### Goal of the exercise
Return all lines below containing the word "Westfalen".

[[ Data for processing, beginning ]]

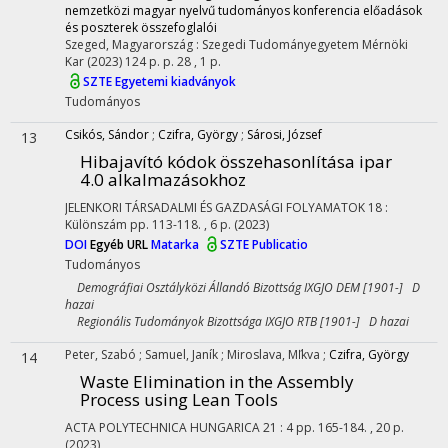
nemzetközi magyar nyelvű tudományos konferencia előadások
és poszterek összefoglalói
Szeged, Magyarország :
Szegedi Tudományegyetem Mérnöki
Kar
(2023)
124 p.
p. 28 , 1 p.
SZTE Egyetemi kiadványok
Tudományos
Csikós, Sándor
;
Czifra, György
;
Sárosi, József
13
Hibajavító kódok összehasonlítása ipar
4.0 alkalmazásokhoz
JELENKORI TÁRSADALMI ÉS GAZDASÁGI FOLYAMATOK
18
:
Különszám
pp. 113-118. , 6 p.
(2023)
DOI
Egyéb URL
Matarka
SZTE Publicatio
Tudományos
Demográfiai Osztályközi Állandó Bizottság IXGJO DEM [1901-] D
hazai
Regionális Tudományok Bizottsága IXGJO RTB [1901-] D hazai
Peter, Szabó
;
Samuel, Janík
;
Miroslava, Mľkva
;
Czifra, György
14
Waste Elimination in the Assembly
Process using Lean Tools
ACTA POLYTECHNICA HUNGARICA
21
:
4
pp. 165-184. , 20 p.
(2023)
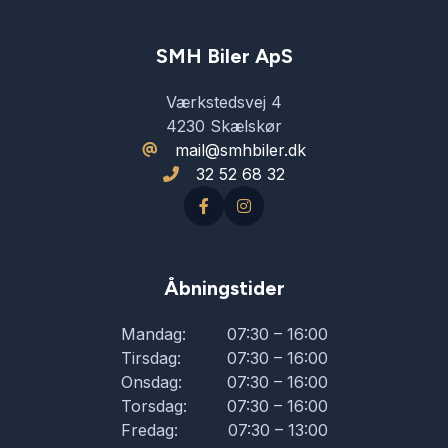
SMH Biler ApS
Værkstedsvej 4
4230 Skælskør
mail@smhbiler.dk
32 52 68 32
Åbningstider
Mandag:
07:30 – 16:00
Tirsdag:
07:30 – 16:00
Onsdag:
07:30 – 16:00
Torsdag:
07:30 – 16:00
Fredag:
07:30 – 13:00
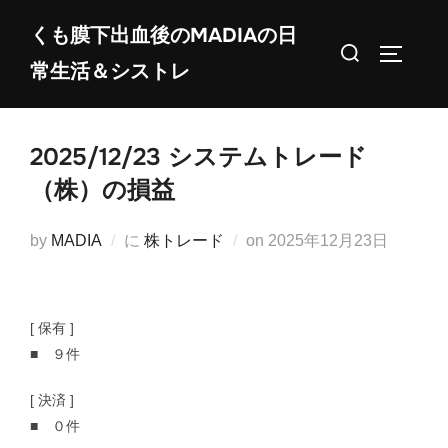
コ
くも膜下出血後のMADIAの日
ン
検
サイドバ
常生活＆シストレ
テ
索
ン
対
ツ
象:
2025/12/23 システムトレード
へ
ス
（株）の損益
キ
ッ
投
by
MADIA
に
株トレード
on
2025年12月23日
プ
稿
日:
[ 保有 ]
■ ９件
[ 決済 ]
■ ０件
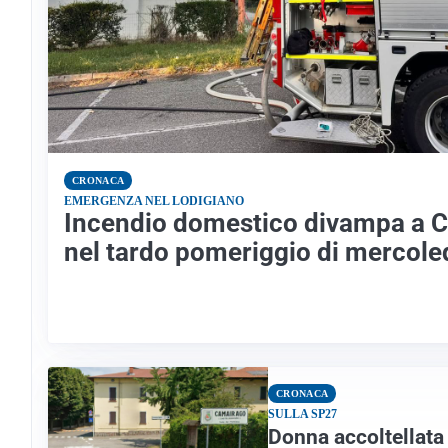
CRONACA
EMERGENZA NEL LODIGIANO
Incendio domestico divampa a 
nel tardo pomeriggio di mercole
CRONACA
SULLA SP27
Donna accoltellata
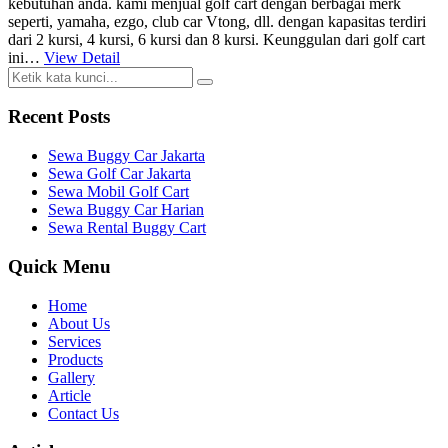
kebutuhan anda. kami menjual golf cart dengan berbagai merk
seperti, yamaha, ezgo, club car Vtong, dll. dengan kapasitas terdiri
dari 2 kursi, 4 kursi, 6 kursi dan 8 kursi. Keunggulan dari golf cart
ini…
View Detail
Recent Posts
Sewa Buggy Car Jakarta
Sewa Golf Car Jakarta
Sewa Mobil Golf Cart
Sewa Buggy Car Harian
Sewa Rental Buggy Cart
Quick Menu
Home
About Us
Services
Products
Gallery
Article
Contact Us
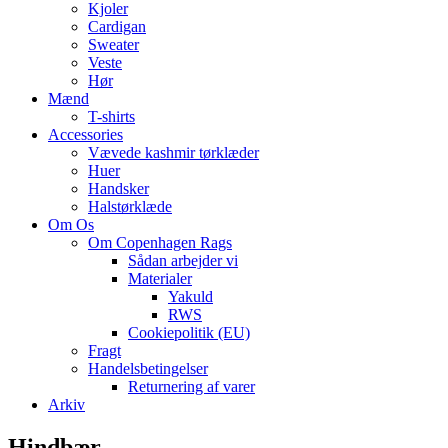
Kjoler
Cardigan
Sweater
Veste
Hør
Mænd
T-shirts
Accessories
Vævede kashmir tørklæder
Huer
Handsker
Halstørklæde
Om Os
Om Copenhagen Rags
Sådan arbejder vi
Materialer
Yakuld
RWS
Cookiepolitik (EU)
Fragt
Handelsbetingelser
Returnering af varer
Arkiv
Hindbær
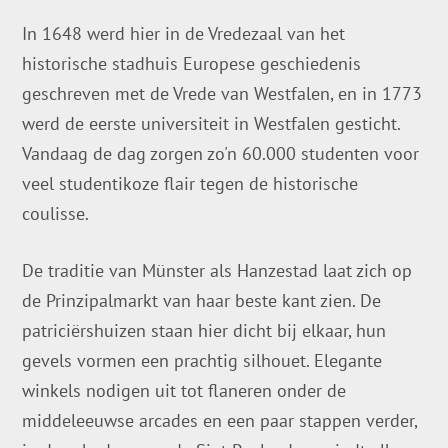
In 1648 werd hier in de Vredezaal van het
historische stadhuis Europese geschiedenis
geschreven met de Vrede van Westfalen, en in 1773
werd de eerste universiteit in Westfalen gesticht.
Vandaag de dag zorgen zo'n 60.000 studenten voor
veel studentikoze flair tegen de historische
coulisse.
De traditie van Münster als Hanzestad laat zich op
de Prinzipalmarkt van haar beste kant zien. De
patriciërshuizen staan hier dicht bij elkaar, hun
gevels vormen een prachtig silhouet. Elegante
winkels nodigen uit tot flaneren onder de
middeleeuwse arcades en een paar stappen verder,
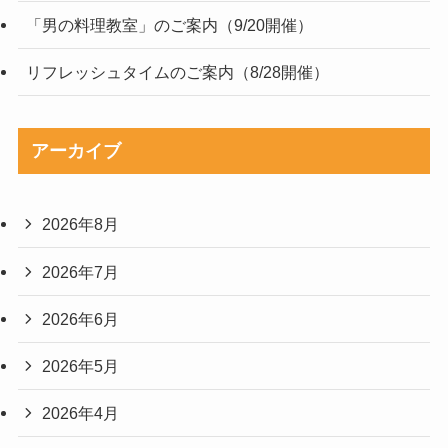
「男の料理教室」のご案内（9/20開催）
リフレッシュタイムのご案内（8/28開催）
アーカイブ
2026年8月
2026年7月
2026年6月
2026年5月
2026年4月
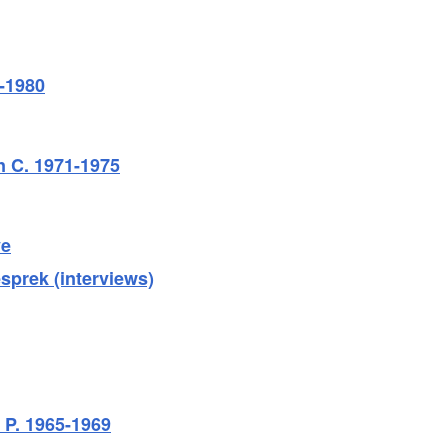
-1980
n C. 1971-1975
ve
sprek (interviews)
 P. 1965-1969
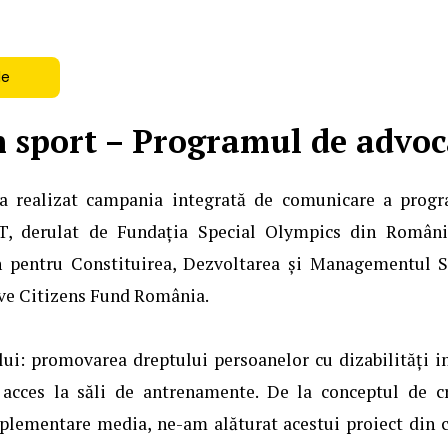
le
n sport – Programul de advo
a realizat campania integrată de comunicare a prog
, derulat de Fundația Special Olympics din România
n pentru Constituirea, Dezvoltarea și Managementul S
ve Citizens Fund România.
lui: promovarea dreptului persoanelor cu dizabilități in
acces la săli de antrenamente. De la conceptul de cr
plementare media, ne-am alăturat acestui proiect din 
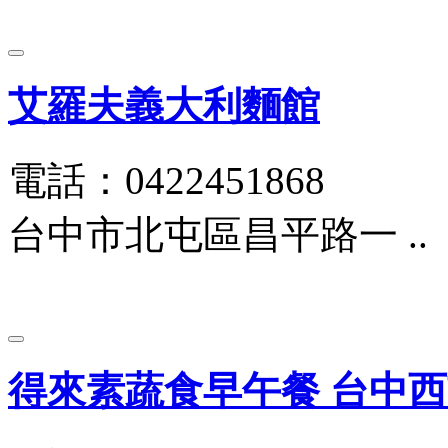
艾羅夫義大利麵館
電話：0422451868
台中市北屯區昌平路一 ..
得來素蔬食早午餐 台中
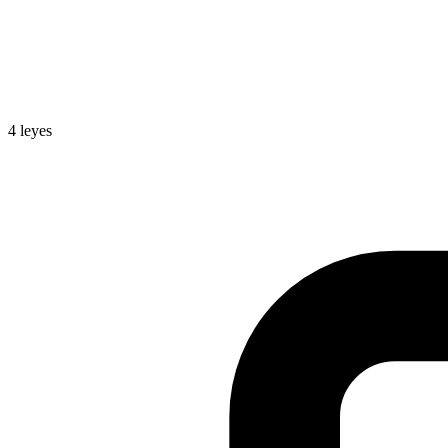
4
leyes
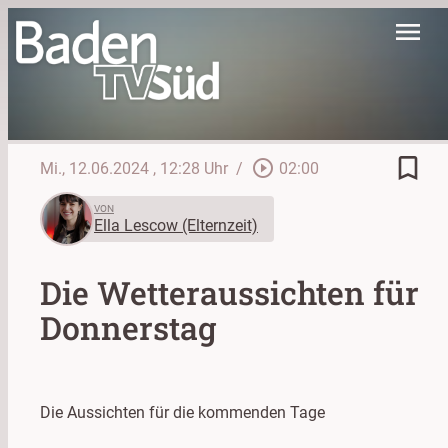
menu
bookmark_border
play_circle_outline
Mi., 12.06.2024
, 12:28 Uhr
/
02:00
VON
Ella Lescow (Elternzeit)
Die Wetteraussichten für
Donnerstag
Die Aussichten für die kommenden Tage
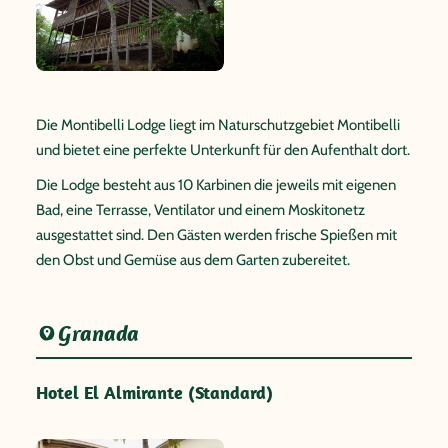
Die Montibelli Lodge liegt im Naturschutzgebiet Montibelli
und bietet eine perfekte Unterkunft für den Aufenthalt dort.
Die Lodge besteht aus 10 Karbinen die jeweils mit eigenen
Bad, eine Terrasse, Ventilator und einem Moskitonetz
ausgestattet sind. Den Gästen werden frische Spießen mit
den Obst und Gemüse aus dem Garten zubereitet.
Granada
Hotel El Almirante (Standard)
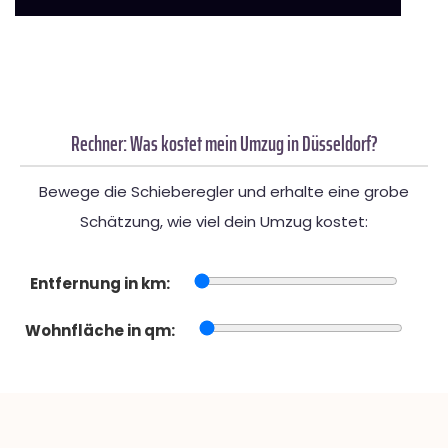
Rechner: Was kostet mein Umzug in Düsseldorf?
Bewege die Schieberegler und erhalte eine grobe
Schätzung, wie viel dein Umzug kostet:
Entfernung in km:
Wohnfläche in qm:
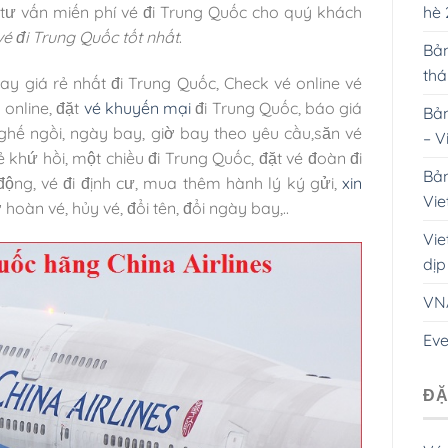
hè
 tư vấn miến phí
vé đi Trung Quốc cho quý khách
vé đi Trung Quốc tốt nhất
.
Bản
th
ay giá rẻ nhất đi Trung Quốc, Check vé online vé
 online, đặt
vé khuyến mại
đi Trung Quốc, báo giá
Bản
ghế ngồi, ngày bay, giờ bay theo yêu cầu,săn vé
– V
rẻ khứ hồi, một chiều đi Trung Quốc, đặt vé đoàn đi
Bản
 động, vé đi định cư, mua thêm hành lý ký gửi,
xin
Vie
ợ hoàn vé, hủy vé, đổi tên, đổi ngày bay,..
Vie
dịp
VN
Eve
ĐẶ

[[ Data for processing, end ]]

### Reply
geschreven met de Vrede van Westfalen, en in 1773
werd de eerste universiteit in Westfalen gesticht.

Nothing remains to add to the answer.